### Описание задания
Кто, согласно фрагменту документа о деятельности Александры Бостром, издавал газету «Гражданин»?

==== Фрагмент документа

В этой литературно-артистической среде Александру Бостром знали как человека добрых, но точных оценок, энергичную участницу разных начинаний, умеющую, когда надо, и подраться за общие интересы. Это она в декабре 1892 года дала отповедь «Гражданину», когда тот обрушился на затевавшееся в Самаре «Общество любителей наук и искусств».
Тогда для Александры Леонтьевны дело было в принципе. Газету «Гражданин» издавал князь Мещерский — близкий к царствовавшему Александру III. «Зная близость Мещерского к царю, все считали его газету личным органом Александра III и потому считались с ней. Даже министрам приходилось подлаживаться к Мещерскому» (Б. Козьмин. Русская журналистика 70-х и 80-х годов XIX века. М., 1948, с. 49). Отнюдь не крамольное намерение — учредить в Самаре «Общество любителей наук и искусств» — вызвало у «Гражданина» приступ газетного бешенства.
«Что это, — спрашивал сотрудник «Гражданина», подписавшийся П., — собрание «образованных и интеллигентных» (кавычки в подлиннике. — Ю. О.) людей или же сбор вместе с умудренными летами недоучившихся юнцов со включением неизбежных еврейчиков и евреичек, пришедших на призыв «Самарской газеты» поглумиться над своими мозгами..?!». Солдафонская брань чередовалась в статье с «перлами» юмора, вроде: «…полезнее вместо общества пойти постричься и, кому надо, побриться и послушать, как вам цирюльник порасскажет о всяких художествах и новостях дня» («Наука в затеях», «Гражданин», 1892, № 313).
1 декабря 1892 года читатели нашли в «Самарской газете» довольно дерзкий «Ответ сотруднику «Гражданина» П.», в котором высмеивался «сторонник цирюльни» из органа печати, «к брюзжанию и инсинуациям» которого читающая публика давно привыкла. Под статьей стояла фамилия Бостром.
Александра Леонтьевна с сыном А. Толстым, который, по свидетельству Я. Л. Тейтеля, «часто, будучи подростком, гостил у нас в Самаре», попадали на его вечерах в обстановку безграничной самодеятельности. Из небольшой квартиры заранее выносили кровати и гостинную мебель, не щадя зимой даже горшков с цветами, а по соседним домам занимали стулья. «Народу набивалось до отказа, и не захватившие стула или подоконника стояли где попало, выпирая опоздавших в маленькую прихожую — вплоть до входной двери. Всякий занимался или занимал других, чем хотел и мог. Здесь спорили, там читали или тихо беседовали, играли в шахматы, хохотали, пытались петь, просто наблюдали «публику». Хозяева не навязывали никакой программы и вообще не давали чувствовать своего присутствия…
В конце вечера в маленькой столовой шипел самовар и на столе красовались: две бутылки пива, две селедки, вареный картофель, тарелка с ломтиками колбасы, и все тут! Маловато на весь «клуб». Да что поделаешь, скромные средства Якова Львовича не дозволяли выставить иное угощение. Хозяин выходил из положения, вывешивая в столовой плакат:
«Здесь царит борьба за существование!»

========
==== Раздел набора данных

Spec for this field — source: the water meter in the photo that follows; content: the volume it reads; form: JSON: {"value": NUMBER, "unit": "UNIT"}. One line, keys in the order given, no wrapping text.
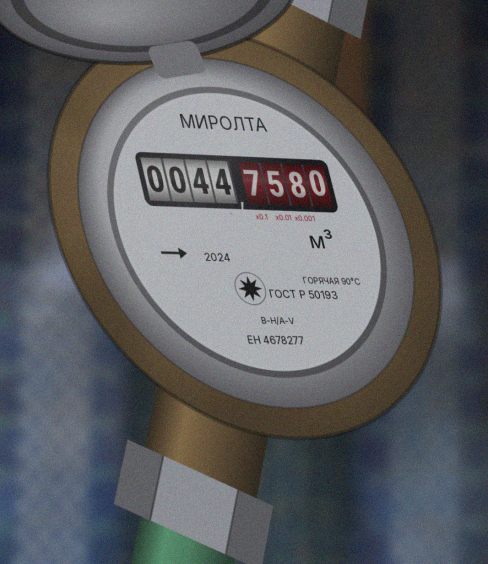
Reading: {"value": 44.7580, "unit": "m³"}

========

### Выполненное задание
Газету «Гражданин» издавал князь Мещерский.